Later that spring he confided to his diary in his private cipher: “I have spent the day in trying to contrive some plan of obtaining in marriage the heir to the English Crown.” (The lady would have been the future Queen Victoria, then twelve.) If a nineteen-year-old New York farm boy is to become a king, he obviously needs to give it quite a bit of thought. And James Jesse Strang gave it a great deal. His preoccupation with power appears again and again in his youthful diary. On New Year’s Day, 1835, for example, he wrote of those who had “died in obscurity” the previous year. Then Strang added fervently: “Curse me eternally if that be my fate.”

Yet nothing he did in the next half dozen years gave promise of escape from such a fate: he married a Baptist preacher’s daughter, served as a temperance lecturer, and became a small-town weekly newspaper editor. But when he migrated to Burlington, Wisconsin, with his wife and child in the summer of 1843, he had without knowing it taken a major step toward his royal destiny.

In Burlington, Strang took up for the first time the practice of law. During his first winter in the territory, he attended a Mormon meeting to hear an apostle of Joseph Smith’s known as the Wild Ram of the Mountains. Strang had never been susceptible to the theatricality of evangelical preachers. In fact, he had described himself in his diary as “a cool Philosopher.” But perhaps when he saw how the Wild Ram could shake the windowpanes and move his listeners to religious ecstasy, he was envious. We have no record of his feelings, but we know he was sufficiently interested in Mormonism to journey some two hundred miles to the south, to Nauvoo, Illinois, where after talking with Joseph Smith he was baptized a Mormon.

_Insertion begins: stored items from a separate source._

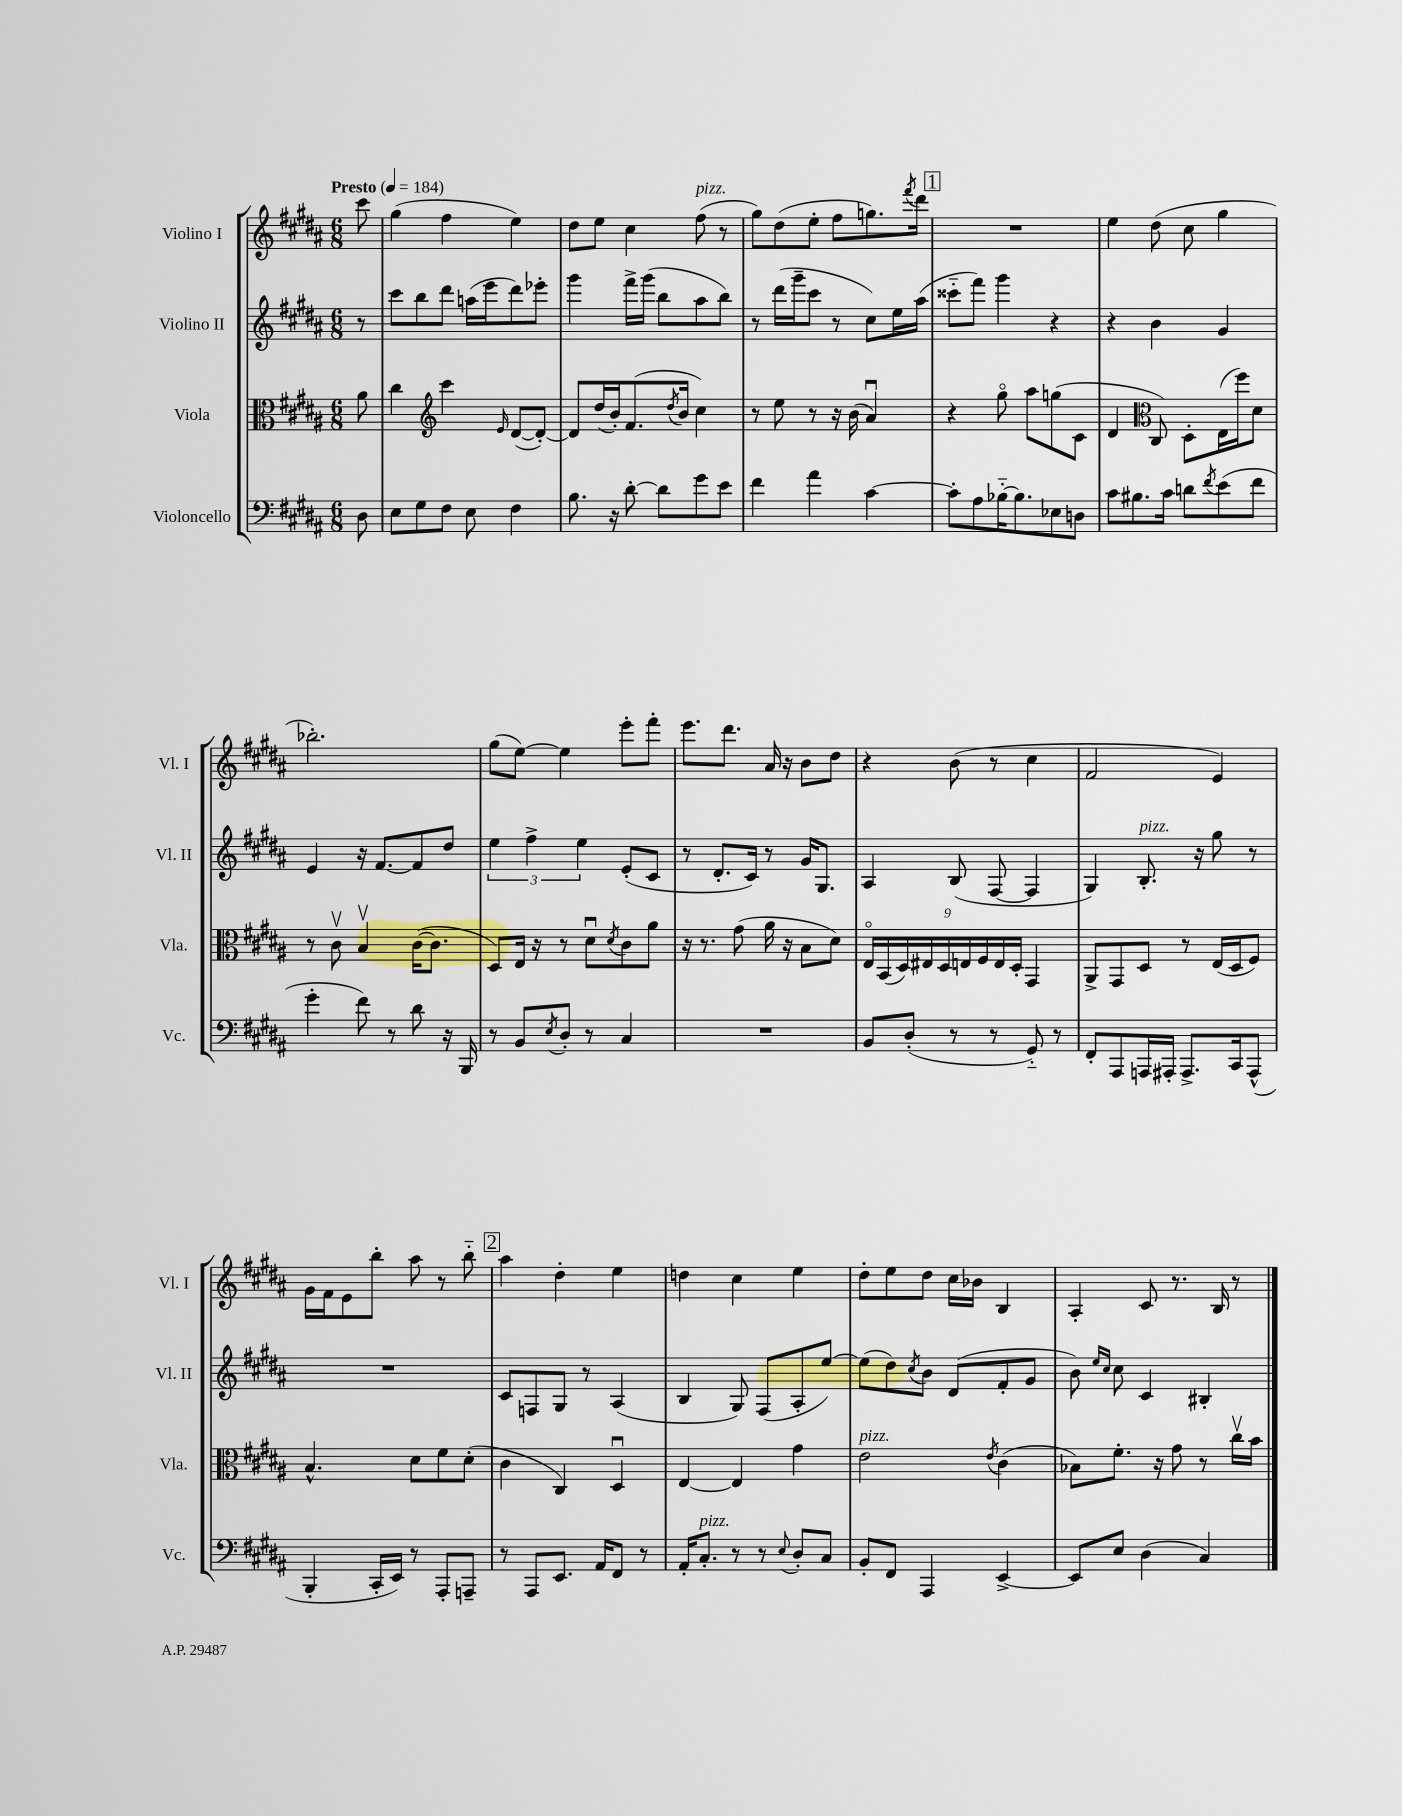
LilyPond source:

<<
\new StaffGroup <<
\new Staff = "s0" \with { instrumentName = "Violino I" shortInstrumentName = "Vl. I" } {
    \clef treble \key b \major \numericTimeSignature \time 6/8 \partial 8 \tempo "Presto" 4 = 184
    cis'''8 |
    gis''4( fis''4 e''4) |
    dis''8 e''8 cis''4 fis''8^\markup { \italic "pizz." }( r8 |
    gis''8) dis''8( e''8-. fis''8 g''8.) \acciaccatura { fis'''8 } dis'''16 |
    \mark \markup { \box "1" } R2. |
    e''4 dis''8( cis''8 gis''4 |
    bes''2.-.) |
    gis''8( e''8~) e''4 e'''8-. fis'''8-. |
    e'''8. dis'''8. ais'16 r16 b'8 dis''8 |
    r4 b'8( r8 cis''4 |
    fis'2 e'4) |
    gis'16 fis'16 e'8 b''8-. ais''8 r8 b''8-_ |
    \mark \markup { \box "2" } ais''4 dis''4-. e''4 |
    d''4 cis''4 e''4 |
    dis''8-. e''8 dis''8 cis''16 bes'16 b4 |
    ais4-. cis'8 r8. b16 r8 \bar "|." |
}
\new Staff = "s1" \with { instrumentName = "Violino II" shortInstrumentName = "Vl. II" } {
    \clef treble \key b \major \numericTimeSignature \time 6/8 \partial 8
    r8 |
    cis'''8 b''8 dis'''8 a''16( e'''16 dis'''8) ees'''8-. |
    gis'''4 fis'''16-> gis'''16( b''8 ais''8 b''8) |
    r8 dis'''16( gis'''16-- cis'''8 r8 cis''8) e''16 ais''16( |
    \mark \markup { \box "1" } cisis'''8-_ fis'''8) gis'''4 r4 |
    r4 b'4 gis'4 |
    e'4 r16 fis'8.~ fis'8 dis''8 |
    \tuplet 3/2 { e''4 fis''4-> e''4 } e'8-.( cis'8 |
    r8 dis'8.-. cis'16) r8 gis'16 gis8. |
    ais4 b8( fis8~ fis4 |
    gis4) b8.-.^\markup { \italic "pizz." } r16 gis''8 r8 |
    R2. |
    \mark \markup { \box "2" } cis'8 f8 gis8 r8 ais4( |
    b4 gis8) fis8( ais8-. e''8~) |
    e''8( dis''8) \acciaccatura { cis''8 } b'8 dis'8( fis'8-. gis'8 |
    b'8) \grace { e''16 cis''16 } cis''8 cis'4 bis4-. \bar "|." |
}
\new Staff = "s2" \with { instrumentName = "Viola" shortInstrumentName = "Vla." } {
    \clef alto \key b \major \numericTimeSignature \time 6/8 \partial 8
    ais'8 |
    cis''4 \clef treble cis'''4 \grace { e'16 } dis'8~( dis'8~-.) |
    dis'8 dis''16( b'16-.) fis'8.( \acciaccatura { dis''8 } b'16 cis''4) |
    r8 e''8 r8 r16 b'16( ais'4\downbow) |
    \mark \markup { \box "1" } r4 gis''8\flageolet ais''8 g''8( cis'8 |
    dis'4 \clef alto cis8) dis8-. e16( fis''16) dis'8 |
    r8 cis'8\upbow b4\upbow cis'16~( cis'8. |
    dis8) e16 r16 r8 dis'8\downbow \acciaccatura { dis'8 } cis'8 ais'8 |
    r16 r8. gis'8( ais'16 r16 b8 dis'8) |
    \tuplet 9/8 { e16\flageolet b,16( dis16) eis16 dis16 e16 fis16 e16 dis16-. } gis,4 |
    ais,8-> gis,8 dis8 r8 e16( dis16 fis8) |
    b4.-^ dis'8 fis'8 dis'8-.( |
    \mark \markup { \box "2" } cis'4 cis4) dis4\downbow |
    e4~ e4 gis'4 |
    e'2^\markup { \italic "pizz." } \acciaccatura { e'8 } cis'4( |
    bes8) fis'8.-. r16 gis'8 r8 cis''16\upbow b'16 \bar "|." |
}
\new Staff = "s3" \with { instrumentName = "Violoncello" shortInstrumentName = "Vc." } {
    \clef bass \key b \major \numericTimeSignature \time 6/8 \partial 8
    dis8 |
    e8 gis8 fis8 e8 fis4 |
    b8. r16 dis'8~-. dis'8 gis'8 e'8 |
    fis'4 ais'4 cis'4~ |
    \mark \markup { \box "1" } cis'8-. ais8 bes16~-_ bes8. ees8 d8 |
    cis'8 bis8. cis'16 d'8 \acciaccatura { fis'8 } e'8( fis'8 |
    gis'4-. fis'8) r8 dis'8 r16 b,,16 |
    r8 b,8 \acciaccatura { e8 } dis8-. r8 cis4 |
    R2. |
    b,8 dis8-.( r8 r8 gis,8-_) r8 |
    fis,8-. ais,,8 a,,16 ais,,16-. ais,,8.-> cis,16 ais,,8-^( |
    b,,4-. cis,16-. e,16) r8 ais,,8-. a,,8-- |
    \mark \markup { \box "2" } r8 ais,,8 e,8. ais,16 fis,8 r8 |
    ais,16-. cis8.-.^\markup { \italic "pizz." } r8 r8 \appoggiatura { e8 } dis8-. cis8 |
    b,8-. fis,8 ais,,4 e,4~-> |
    e,8 e8 dis4( cis4) \bar "|." |
}
>>
>>
\layout { \context { \Score \remove "Bar_number_engraver" } }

As he baptized Strang, the Prophet is reported to have said: “Thou shall hold the Keys of the Melchizedek priesthood, shall walk with Moses, Enoch, and Elijah, and shall talk with God face to face.” It was not quite like marrying the heir to the British throne, but it had possibilities. Especially in 1844; for Illinois seethed with political intrigue and violent anti-Mormon feeling. Clearly, the sect could not last much longer in Nauvoo. When Strang proposed to Joseph Smith and his brother Hyrum that he found a Mormon colony near Burlington, Wisconsin, they made him an elder of the church and urged him to report on the possibilities to the north.

Strang’s report from Burlington came too late for Joseph Smith to do much about it. On June 27, a few days after receiving it, Joseph and Hyrum were killed by a mob in Carthage, Illinois. Smith had been such a colorful, powerful leader that to many his death meant the end of Mormonism. In the New York Herald ’s, obituary James Gordon Bennett wrote, “The death of the modern Mahomet will seal the fate of Mormonism. They cannot get another Joe Smith. The holy city must tumble into ruins, and the ‘latter day saints’ have indeed come to the latter day.”

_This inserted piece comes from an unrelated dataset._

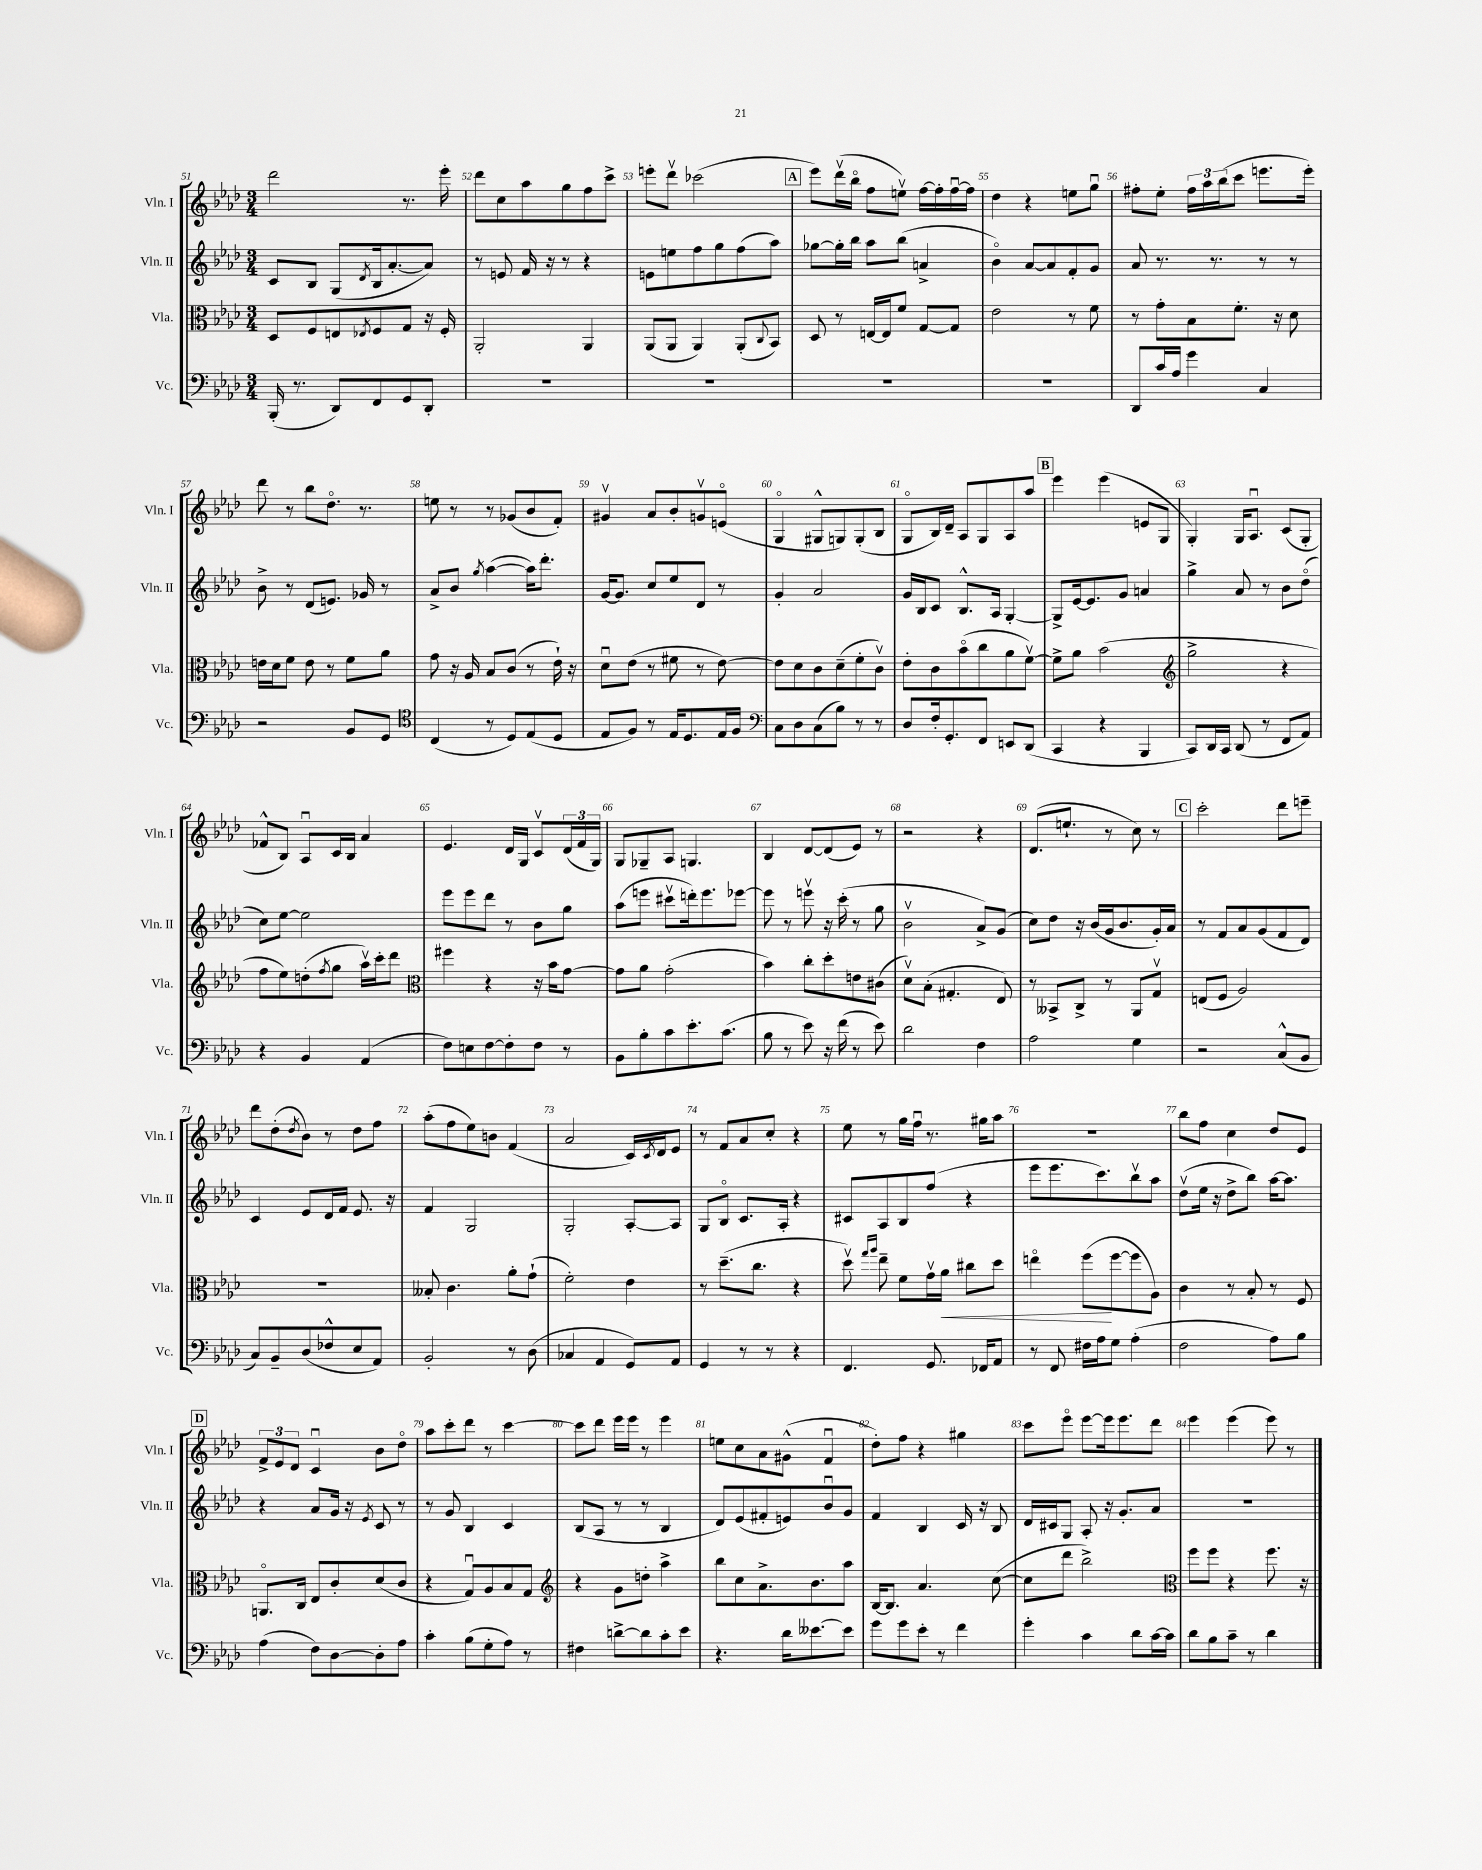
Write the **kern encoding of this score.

To Bennett’s credit he revised this judgment two days later: “Instead of sealing the fate of Mormonism, we are now rather inclined to believe that this revolting transaction may give only additional and increased strength to that sect.” But the immediate future of the church was extremely dark. As the twelve apostles who ruled the church under Smith assembled in Nauvoo, they were in shocked despair. In this awful crisis of the young church only one Mormon responded with what must have amounted to joy: James Jesse Strang.

At the moment when a rifle ball struck Smith, causing him to fall to his death out of the second-story window of the Carthage jail, Strang was taking a solitary walk through the countryside outside Burlington. As the Prophet’s life was extinguished, Strang said later, he heard celestial music, looked into the sky, and saw an angel accompanied by a heavenly host glide down onto the meadow in which he stood. The angel stretched forth a hand, anointing his head with oil as a sign that henceforth Prophet Strang was to be the supreme ruler of the Saints on earth.